What the task asks
Return every entry below exactly as written, minus the pictures.

*** Opening Source material ***

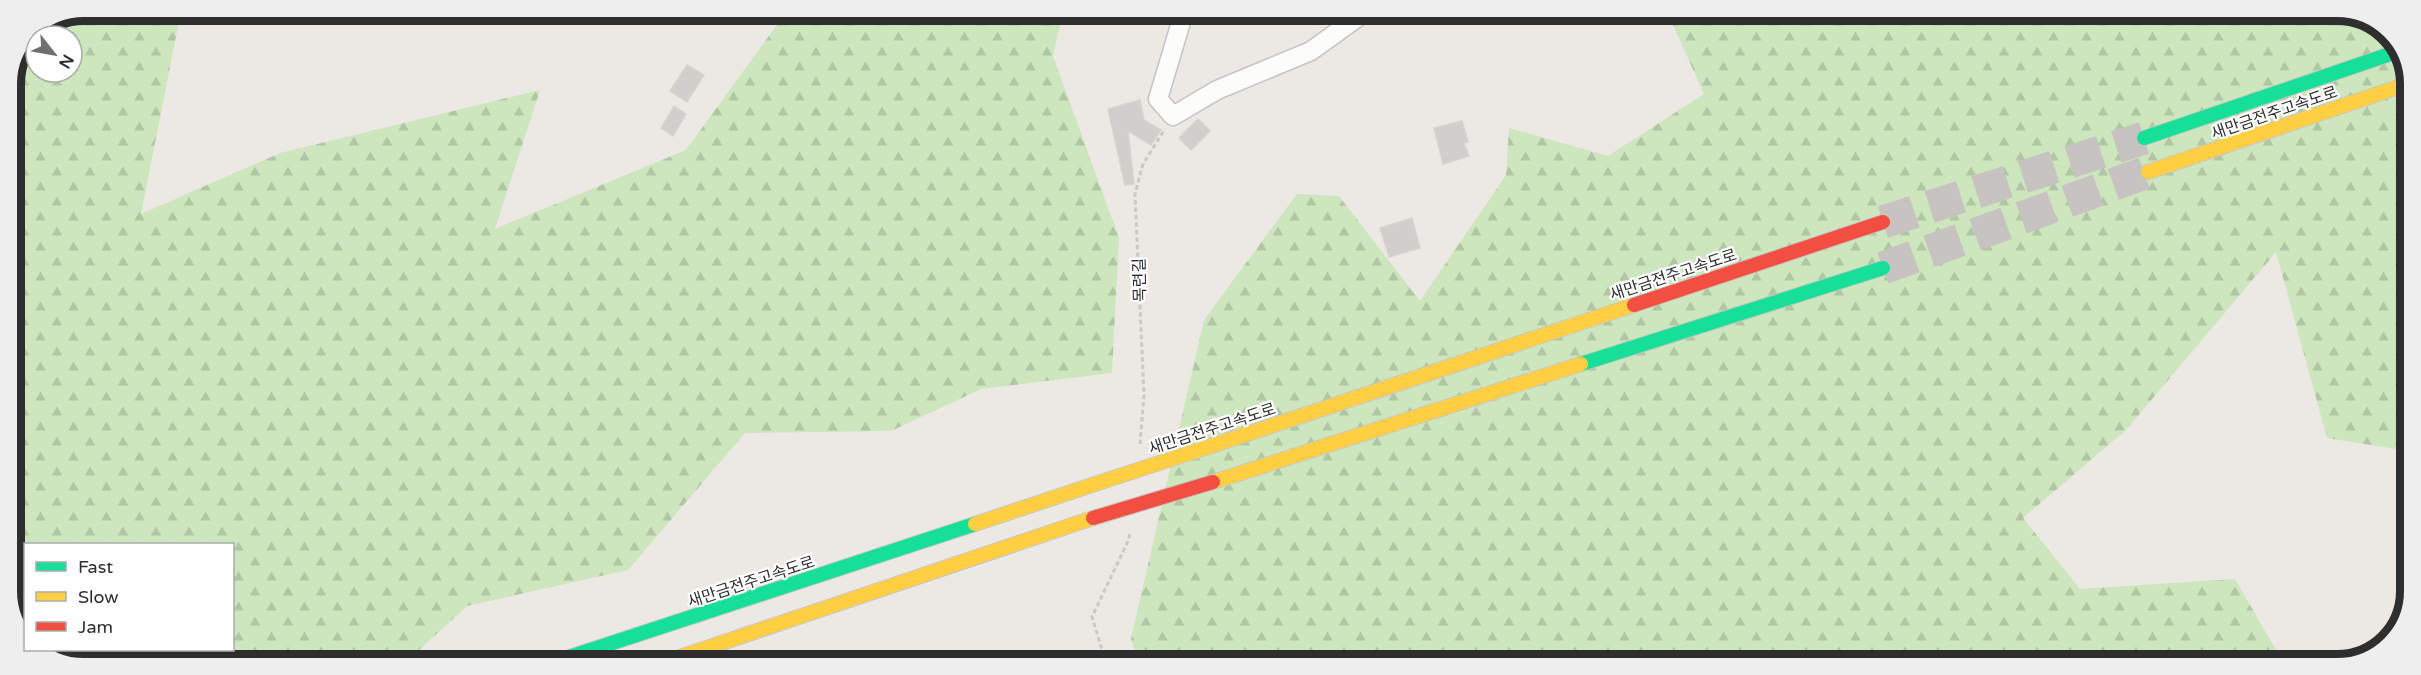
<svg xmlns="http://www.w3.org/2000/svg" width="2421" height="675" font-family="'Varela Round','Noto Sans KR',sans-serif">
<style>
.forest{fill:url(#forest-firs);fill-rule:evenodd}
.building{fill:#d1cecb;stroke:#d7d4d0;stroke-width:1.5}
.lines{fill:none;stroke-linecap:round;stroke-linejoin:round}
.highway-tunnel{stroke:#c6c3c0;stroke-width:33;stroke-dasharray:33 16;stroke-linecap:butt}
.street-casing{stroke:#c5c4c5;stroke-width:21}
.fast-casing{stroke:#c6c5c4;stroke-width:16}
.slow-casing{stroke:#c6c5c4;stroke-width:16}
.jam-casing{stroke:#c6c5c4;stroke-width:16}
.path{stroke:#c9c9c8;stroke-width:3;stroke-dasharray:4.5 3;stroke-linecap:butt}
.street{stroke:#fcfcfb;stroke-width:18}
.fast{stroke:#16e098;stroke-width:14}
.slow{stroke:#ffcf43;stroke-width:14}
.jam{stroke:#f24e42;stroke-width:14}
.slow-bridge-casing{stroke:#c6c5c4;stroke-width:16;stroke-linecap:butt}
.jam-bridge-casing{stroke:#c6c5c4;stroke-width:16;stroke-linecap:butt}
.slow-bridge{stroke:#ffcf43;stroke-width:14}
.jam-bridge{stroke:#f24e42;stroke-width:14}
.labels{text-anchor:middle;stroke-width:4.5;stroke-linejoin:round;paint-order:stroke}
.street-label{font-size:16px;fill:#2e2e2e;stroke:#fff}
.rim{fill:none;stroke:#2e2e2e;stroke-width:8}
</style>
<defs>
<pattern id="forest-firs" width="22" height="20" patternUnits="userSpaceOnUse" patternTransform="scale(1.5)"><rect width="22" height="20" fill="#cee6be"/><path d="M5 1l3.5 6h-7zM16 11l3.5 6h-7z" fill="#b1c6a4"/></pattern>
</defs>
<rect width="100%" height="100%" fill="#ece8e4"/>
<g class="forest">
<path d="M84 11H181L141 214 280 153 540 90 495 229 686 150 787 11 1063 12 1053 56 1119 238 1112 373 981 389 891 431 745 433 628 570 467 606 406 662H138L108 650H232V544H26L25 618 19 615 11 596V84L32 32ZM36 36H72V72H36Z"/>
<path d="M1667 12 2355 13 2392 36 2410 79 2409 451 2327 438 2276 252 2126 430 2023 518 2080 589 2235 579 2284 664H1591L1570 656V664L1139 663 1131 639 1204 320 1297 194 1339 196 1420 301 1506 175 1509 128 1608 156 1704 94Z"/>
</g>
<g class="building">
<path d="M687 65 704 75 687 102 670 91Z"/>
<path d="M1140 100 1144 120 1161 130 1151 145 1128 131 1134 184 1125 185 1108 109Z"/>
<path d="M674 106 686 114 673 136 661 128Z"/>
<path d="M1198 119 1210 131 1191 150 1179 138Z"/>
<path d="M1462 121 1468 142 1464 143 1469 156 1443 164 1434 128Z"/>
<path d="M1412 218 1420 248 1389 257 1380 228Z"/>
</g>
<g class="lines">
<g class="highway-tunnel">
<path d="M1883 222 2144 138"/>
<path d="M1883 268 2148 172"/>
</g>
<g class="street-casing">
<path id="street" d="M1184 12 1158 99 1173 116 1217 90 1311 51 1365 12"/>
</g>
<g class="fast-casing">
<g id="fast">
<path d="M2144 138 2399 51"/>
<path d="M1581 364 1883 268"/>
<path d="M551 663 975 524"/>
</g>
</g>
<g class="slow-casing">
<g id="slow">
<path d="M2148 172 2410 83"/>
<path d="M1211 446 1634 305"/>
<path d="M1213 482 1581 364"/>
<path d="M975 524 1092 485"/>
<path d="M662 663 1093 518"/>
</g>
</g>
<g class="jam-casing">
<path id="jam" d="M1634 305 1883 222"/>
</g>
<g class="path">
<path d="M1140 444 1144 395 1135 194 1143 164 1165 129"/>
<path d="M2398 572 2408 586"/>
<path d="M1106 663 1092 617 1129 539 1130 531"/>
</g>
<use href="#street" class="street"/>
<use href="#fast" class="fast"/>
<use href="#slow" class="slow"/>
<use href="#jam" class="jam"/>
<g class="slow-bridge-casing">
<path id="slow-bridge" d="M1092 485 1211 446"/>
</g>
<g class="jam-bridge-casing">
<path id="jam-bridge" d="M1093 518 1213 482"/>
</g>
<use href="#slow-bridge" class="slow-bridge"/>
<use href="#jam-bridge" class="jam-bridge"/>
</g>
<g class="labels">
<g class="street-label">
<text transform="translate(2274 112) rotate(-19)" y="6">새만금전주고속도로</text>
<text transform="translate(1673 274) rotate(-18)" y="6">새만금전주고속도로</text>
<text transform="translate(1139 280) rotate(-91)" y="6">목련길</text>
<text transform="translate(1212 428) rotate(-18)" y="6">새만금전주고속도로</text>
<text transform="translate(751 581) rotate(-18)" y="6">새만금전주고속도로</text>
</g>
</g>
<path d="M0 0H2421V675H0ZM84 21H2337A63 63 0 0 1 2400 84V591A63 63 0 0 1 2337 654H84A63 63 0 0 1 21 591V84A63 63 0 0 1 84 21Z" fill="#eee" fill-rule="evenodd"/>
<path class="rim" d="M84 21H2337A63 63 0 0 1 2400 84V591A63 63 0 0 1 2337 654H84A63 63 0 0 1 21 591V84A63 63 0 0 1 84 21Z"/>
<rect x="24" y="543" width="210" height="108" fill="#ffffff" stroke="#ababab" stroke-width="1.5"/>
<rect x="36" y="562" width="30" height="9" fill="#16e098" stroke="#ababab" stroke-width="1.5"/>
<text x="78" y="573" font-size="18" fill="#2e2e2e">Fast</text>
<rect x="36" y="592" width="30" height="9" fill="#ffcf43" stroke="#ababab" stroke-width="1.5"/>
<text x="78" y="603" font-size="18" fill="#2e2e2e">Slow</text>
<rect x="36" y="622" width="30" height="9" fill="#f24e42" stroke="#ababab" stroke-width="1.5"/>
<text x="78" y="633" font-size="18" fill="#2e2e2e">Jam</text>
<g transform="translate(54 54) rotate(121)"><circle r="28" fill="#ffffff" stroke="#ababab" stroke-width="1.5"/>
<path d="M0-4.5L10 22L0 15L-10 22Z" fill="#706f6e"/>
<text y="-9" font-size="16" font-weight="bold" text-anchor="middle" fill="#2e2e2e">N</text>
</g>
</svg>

*** Closing Source material ***

Answer section
<svg xmlns="http://www.w3.org/2000/svg" width="2421" height="675" font-family="'Varela Round','Noto Sans KR',sans-serif">
<style>
.forest{fill:url(#forest-firs);fill-rule:evenodd}
.building{fill:#d1cecb;stroke:#d7d4d0;stroke-width:1.5}
.lines{fill:none;stroke-linecap:round;stroke-linejoin:round}
.highway-tunnel{stroke:#c6c3c0;stroke-width:33;stroke-dasharray:33 16;stroke-linecap:butt}
.street-casing{stroke:#c5c4c5;stroke-width:21}
.fast-casing{stroke:#c6c5c4;stroke-width:16}
.slow-casing{stroke:#c6c5c4;stroke-width:16}
.jam-casing{stroke:#c6c5c4;stroke-width:16}
.path{stroke:#c9c9c8;stroke-width:3;stroke-dasharray:4.5 3;stroke-linecap:butt}
.street{stroke:#fcfcfb;stroke-width:18}
.fast{stroke:#16e098;stroke-width:14}
.slow{stroke:#ffcf43;stroke-width:14}
.jam{stroke:#f24e42;stroke-width:14}
.slow-bridge-casing{stroke:#c6c5c4;stroke-width:16;stroke-linecap:butt}
.jam-bridge-casing{stroke:#c6c5c4;stroke-width:16;stroke-linecap:butt}
.slow-bridge{stroke:#ffcf43;stroke-width:14}
.jam-bridge{stroke:#f24e42;stroke-width:14}
.labels{text-anchor:middle;stroke-width:4.5;stroke-linejoin:round;paint-order:stroke}
.street-label{font-size:16px;fill:#2e2e2e;stroke:#fff}
.rim{fill:none;stroke:#2e2e2e;stroke-width:8}
</style>
<defs>
<pattern id="forest-firs" width="22" height="20" patternUnits="userSpaceOnUse" patternTransform="scale(1.5)"><rect width="22" height="20" fill="#cee6be"/><path d="M5 1l3.5 6h-7zM16 11l3.5 6h-7z" fill="#b1c6a4"/></pattern>
</defs>
<rect width="100%" height="100%" fill="#ece8e4"/>
<g class="forest">
<path d="M84 11H181L141 214 280 153 540 90 495 229 686 150 787 11 1063 12 1053 56 1119 238 1112 373 981 389 891 431 745 433 628 570 467 606 406 662H138L108 650H232V544H26L25 618 19 615 11 596V84L32 32ZM36 36H72V72H36Z"/>
<path d="M1667 12 2355 13 2392 36 2410 79 2409 451 2327 438 2276 252 2126 430 2023 518 2080 589 2235 579 2284 664H1591L1570 656V664L1139 663 1131 639 1204 320 1297 194 1339 196 1420 301 1506 175 1509 128 1608 156 1704 94Z"/>
</g>
<g class="building">
<path d="M687 65 704 75 687 102 670 91Z"/>
<path d="M1140 100 1144 120 1161 130 1151 145 1128 131 1134 184 1125 185 1108 109Z"/>
<path d="M674 106 686 114 673 136 661 128Z"/>
<path d="M1198 119 1210 131 1191 150 1179 138Z"/>
<path d="M1462 121 1468 142 1464 143 1469 156 1443 164 1434 128Z"/>
<path d="M1412 218 1420 248 1389 257 1380 228Z"/>
</g>
<g class="lines">
<g class="highway-tunnel">
<path d="M1883 222 2144 138"/>
<path d="M1883 268 2148 172"/>
</g>
<g class="street-casing">
<path id="street" d="M1184 12 1158 99 1173 116 1217 90 1311 51 1365 12"/>
</g>
<g class="fast-casing">
<g id="fast">
<path d="M2144 138 2399 51"/>
<path d="M1581 364 1883 268"/>
<path d="M551 663 975 524"/>
</g>
</g>
<g class="slow-casing">
<g id="slow">
<path d="M2148 172 2410 83"/>
<path d="M1211 446 1634 305"/>
<path d="M1213 482 1581 364"/>
<path d="M975 524 1092 485"/>
<path d="M662 663 1093 518"/>
</g>
</g>
<g class="jam-casing">
<path id="jam" d="M1634 305 1883 222"/>
</g>
<g class="path">
<path d="M1140 444 1144 395 1135 194 1143 164 1165 129"/>
<path d="M2398 572 2408 586"/>
<path d="M1106 663 1092 617 1129 539 1130 531"/>
</g>
<use href="#street" class="street"/>
<use href="#fast" class="fast"/>
<use href="#slow" class="slow"/>
<use href="#jam" class="jam"/>
<g class="slow-bridge-casing">
<path id="slow-bridge" d="M1092 485 1211 446"/>
</g>
<g class="jam-bridge-casing">
<path id="jam-bridge" d="M1093 518 1213 482"/>
</g>
<use href="#slow-bridge" class="slow-bridge"/>
<use href="#jam-bridge" class="jam-bridge"/>
</g>
<g class="labels">
<g class="street-label">
<text transform="translate(2274 112) rotate(-19)" y="6">새만금전주고속도로</text>
<text transform="translate(1673 274) rotate(-18)" y="6">새만금전주고속도로</text>
<text transform="translate(1139 280) rotate(-91)" y="6">목련길</text>
<text transform="translate(1212 428) rotate(-18)" y="6">새만금전주고속도로</text>
<text transform="translate(751 581) rotate(-18)" y="6">새만금전주고속도로</text>
</g>
</g>
<path d="M0 0H2421V675H0ZM84 21H2337A63 63 0 0 1 2400 84V591A63 63 0 0 1 2337 654H84A63 63 0 0 1 21 591V84A63 63 0 0 1 84 21Z" fill="#eee" fill-rule="evenodd"/>
<path class="rim" d="M84 21H2337A63 63 0 0 1 2400 84V591A63 63 0 0 1 2337 654H84A63 63 0 0 1 21 591V84A63 63 0 0 1 84 21Z"/>
<rect x="24" y="543" width="210" height="108" fill="#ffffff" stroke="#ababab" stroke-width="1.5"/>
<rect x="36" y="562" width="30" height="9" fill="#16e098" stroke="#ababab" stroke-width="1.5"/>
<text x="78" y="573" font-size="18" fill="#2e2e2e">Fast</text>
<rect x="36" y="592" width="30" height="9" fill="#ffcf43" stroke="#ababab" stroke-width="1.5"/>
<text x="78" y="603" font-size="18" fill="#2e2e2e">Slow</text>
<rect x="36" y="622" width="30" height="9" fill="#f24e42" stroke="#ababab" stroke-width="1.5"/>
<text x="78" y="633" font-size="18" fill="#2e2e2e">Jam</text>
<g transform="translate(54 54) rotate(121)"><circle r="28" fill="#ffffff" stroke="#ababab" stroke-width="1.5"/>
<path d="M0-4.5L10 22L0 15L-10 22Z" fill="#706f6e"/>
<text y="-9" font-size="16" font-weight="bold" text-anchor="middle" fill="#2e2e2e">N</text>
</g>
</svg>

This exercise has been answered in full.